Ok, first of all, Murkowski rebuked "partisanship" for about a month because she needed Democratic votes to win. But she is a conservative to the core. So is Inglis (who had a 93.4 rating with the American Conservative Union.) They were both exceedingly loyal partisans, voting with the Party on all major initiatives, who were challenged by people who ran as outsiders with a whole different idea about what being "partisan" should mean. There's a reason why the Tea Party gave itself its own name.

Unfortunately, instead of waking up the cognoscenti to the radical nature of the far right, these events have led them to take the easy way out and simply declare that hardcore conservatives are actually "centrists" now, further marginalizing liberalism. As you can see by that interview with Matt Miller, nobody except a hippie like Sam Sedar ever characterizes someone like Barack Obama as a centrist -- even though that's exactly what he is. The push is always, always to the right whenever anyone starts bellyaching about partisanship.

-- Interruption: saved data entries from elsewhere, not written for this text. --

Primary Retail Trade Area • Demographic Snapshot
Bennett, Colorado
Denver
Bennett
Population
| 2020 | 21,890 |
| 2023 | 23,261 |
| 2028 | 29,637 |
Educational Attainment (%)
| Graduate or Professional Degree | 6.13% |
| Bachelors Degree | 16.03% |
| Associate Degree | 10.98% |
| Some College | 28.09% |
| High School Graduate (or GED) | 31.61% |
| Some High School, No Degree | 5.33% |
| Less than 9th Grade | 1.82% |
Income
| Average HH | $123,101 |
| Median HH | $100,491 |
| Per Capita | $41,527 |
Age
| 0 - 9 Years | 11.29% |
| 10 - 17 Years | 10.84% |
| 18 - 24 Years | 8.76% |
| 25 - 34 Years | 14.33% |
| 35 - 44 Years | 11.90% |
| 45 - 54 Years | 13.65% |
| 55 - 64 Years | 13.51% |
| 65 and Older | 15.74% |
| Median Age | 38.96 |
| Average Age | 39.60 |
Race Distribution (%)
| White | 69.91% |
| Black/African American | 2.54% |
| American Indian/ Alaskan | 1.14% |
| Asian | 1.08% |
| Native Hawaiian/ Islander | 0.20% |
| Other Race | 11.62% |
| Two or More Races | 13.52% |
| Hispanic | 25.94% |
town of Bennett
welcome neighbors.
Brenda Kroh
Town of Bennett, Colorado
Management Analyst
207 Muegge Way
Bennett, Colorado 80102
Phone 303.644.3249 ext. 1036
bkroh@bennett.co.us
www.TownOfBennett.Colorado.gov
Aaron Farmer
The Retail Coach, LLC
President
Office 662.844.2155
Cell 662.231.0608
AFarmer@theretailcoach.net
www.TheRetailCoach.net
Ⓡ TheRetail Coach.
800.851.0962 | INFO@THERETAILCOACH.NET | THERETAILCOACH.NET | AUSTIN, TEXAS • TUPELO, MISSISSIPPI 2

Bob Inglis may be a decent person compared to the right wing kooks of the Tea party, but he is as ideologically right wing as they come, despite what Parker says. (The fact that she uses his belief that climate change is real as a sign of his "centrism" should tell you everything you need to know about how far the goal posts have shifted.) Ideology in the political establishment is only relevant to the extent that it properly represents elite interests. (That can be from either Party, of course, although since the Democrats stand accused of electing a secret Muslim Socialist president, I'm guessing they are no longer considered reliable.)

What these people really seem to care about is temperament and style --- an ability to fit in smoothly with the ruling class, to make it seem effortless, to make the rubes feel comfortable and make them feel good about being elites.(They really are the ones they've been waiting for.) They want someone who isn't overly passionate, who doesn't raise his voice, who takes care of business and move on to the next problem without a lot of political drama. What they want is a white version of Barack Obama and since, like Nixon going to China, only a conservative Republican can be that without provoking a backlash from conservative Republicans, a conservative Republican is what he must be.

Unfortunately, we live in a democracy and the rubes of all political stripes are up in arms. They want somebody whose going to fight for them. I don't know who that's going to be in 2012, but I'd be shocked if some plutocrat with a load of bull about "what works" catches fire any time soon. Nobody believes these people know "what works" anymore except a bunch of deluded Antoinettes babbling about centrism. They've never been more out of touch.